» Written task
Each line below that holds the string "Актобе" counts once; report the total and nothing else.
== Recorded information
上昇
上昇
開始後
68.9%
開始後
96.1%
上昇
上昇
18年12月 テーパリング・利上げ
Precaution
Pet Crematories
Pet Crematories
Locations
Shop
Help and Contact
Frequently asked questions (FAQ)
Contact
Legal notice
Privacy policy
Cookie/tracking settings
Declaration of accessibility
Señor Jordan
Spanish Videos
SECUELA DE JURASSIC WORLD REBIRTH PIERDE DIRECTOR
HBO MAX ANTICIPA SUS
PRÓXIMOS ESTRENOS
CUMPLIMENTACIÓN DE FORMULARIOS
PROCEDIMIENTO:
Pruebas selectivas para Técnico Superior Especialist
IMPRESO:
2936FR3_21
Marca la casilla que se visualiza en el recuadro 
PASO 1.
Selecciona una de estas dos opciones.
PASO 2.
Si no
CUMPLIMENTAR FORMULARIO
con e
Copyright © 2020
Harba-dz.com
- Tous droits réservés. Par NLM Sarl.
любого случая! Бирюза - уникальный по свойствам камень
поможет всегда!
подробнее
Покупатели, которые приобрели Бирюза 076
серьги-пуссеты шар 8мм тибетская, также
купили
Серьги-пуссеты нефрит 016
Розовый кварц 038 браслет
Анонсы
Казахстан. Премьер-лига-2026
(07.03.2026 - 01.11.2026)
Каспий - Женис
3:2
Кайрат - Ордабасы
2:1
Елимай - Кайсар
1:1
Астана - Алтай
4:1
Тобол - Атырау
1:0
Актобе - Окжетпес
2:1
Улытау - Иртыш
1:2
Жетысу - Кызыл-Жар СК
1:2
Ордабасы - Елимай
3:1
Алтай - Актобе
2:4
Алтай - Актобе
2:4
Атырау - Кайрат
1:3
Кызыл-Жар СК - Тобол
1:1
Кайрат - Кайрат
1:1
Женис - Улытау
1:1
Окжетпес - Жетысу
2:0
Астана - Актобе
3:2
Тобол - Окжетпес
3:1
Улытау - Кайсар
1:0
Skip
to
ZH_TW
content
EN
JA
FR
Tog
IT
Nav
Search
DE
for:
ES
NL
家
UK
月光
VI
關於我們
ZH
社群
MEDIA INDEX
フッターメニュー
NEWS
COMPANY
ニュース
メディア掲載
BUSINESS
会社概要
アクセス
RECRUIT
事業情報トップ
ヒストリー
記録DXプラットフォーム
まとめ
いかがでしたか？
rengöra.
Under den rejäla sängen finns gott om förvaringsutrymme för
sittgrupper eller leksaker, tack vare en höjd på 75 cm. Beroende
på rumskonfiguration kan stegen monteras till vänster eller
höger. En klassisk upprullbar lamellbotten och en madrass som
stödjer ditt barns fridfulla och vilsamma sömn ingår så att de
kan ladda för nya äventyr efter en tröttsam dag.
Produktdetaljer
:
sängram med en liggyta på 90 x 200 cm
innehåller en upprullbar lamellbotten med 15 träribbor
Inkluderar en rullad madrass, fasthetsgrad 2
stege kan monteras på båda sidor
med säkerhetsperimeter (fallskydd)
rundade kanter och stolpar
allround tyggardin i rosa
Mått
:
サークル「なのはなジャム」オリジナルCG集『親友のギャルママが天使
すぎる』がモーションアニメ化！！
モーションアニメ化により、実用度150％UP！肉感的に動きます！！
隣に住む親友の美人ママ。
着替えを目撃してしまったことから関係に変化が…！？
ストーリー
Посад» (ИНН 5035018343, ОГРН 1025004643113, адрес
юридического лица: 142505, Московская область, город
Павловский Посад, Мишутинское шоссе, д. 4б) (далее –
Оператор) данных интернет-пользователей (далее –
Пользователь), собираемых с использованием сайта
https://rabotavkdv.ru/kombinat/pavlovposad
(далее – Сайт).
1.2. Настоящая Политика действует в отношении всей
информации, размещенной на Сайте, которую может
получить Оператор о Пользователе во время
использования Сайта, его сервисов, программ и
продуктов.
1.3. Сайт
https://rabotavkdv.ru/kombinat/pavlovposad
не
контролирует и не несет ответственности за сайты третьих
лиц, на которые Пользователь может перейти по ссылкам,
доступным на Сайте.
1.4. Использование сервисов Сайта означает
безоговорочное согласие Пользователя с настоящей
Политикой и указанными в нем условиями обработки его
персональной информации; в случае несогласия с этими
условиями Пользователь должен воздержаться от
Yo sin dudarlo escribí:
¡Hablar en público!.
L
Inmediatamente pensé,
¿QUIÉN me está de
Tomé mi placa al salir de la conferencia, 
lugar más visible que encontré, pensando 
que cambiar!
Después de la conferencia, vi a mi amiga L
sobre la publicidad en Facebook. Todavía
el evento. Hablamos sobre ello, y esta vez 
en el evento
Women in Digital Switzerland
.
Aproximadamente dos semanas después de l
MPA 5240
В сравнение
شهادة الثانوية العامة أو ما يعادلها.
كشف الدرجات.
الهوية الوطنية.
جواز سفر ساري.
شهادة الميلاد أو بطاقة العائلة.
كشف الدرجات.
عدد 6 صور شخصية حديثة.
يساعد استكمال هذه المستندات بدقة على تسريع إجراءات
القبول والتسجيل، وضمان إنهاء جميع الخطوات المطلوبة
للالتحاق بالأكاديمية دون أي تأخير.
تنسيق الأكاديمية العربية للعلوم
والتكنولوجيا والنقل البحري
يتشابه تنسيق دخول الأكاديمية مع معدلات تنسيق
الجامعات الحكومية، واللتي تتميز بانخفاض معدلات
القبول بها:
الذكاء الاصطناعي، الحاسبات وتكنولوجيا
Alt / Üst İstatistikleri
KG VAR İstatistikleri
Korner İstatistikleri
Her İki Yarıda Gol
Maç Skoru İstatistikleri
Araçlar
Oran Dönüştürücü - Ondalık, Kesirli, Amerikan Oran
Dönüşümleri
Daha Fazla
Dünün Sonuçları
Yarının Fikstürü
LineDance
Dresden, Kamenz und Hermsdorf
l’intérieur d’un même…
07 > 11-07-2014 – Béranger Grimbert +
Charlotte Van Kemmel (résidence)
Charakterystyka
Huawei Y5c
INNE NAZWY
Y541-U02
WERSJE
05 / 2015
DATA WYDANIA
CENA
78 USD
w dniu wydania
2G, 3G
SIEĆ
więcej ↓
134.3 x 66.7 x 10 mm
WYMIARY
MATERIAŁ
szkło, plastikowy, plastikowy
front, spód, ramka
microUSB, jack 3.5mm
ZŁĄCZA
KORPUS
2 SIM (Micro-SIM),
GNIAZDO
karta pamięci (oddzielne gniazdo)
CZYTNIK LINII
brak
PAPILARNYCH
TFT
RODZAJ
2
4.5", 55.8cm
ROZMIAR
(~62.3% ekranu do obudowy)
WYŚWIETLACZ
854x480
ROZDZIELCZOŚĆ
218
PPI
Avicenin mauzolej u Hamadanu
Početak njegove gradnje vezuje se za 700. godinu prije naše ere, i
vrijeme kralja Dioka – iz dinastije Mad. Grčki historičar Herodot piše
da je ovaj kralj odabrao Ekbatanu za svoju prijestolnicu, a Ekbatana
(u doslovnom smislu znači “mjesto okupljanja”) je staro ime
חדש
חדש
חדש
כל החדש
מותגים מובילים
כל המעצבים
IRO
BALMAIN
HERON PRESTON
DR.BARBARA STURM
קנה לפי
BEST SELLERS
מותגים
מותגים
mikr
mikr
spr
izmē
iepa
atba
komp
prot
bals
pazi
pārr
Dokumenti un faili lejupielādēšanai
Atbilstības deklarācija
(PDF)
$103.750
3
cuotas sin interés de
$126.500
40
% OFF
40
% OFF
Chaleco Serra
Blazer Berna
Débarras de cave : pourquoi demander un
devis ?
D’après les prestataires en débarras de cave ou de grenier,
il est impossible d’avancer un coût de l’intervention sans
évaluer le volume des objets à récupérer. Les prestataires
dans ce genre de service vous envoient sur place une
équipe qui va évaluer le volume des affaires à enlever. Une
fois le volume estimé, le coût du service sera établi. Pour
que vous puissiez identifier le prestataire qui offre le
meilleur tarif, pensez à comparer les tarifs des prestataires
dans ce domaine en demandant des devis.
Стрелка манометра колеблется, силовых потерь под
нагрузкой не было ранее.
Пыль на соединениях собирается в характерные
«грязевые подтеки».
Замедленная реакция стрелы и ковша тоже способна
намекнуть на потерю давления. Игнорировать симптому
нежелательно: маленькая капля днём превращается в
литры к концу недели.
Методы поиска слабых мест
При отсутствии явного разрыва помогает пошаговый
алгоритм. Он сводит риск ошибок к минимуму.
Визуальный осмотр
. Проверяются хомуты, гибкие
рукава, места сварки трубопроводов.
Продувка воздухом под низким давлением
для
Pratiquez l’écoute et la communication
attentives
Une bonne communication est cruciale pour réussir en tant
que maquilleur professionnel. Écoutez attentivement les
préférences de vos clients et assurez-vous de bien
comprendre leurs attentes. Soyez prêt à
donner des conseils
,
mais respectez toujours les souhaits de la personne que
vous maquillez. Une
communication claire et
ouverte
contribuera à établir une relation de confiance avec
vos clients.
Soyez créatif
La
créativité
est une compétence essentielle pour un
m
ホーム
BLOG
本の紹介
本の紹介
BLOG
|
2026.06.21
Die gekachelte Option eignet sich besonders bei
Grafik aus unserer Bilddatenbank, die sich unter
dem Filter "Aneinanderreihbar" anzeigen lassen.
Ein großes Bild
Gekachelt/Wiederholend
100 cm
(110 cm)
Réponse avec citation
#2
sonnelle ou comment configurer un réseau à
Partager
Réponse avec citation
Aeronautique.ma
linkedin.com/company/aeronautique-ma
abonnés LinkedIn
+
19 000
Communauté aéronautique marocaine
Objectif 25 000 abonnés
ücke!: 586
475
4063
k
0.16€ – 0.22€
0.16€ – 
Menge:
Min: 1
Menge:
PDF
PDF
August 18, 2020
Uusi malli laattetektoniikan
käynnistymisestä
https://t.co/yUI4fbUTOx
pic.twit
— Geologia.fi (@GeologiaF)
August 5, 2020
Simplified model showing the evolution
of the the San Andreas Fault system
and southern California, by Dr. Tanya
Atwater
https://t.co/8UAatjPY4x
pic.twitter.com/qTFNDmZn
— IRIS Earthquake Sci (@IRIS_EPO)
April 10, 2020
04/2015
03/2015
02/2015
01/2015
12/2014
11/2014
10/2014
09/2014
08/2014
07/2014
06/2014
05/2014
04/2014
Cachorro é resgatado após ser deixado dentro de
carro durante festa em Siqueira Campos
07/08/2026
====
» Exercise solution
4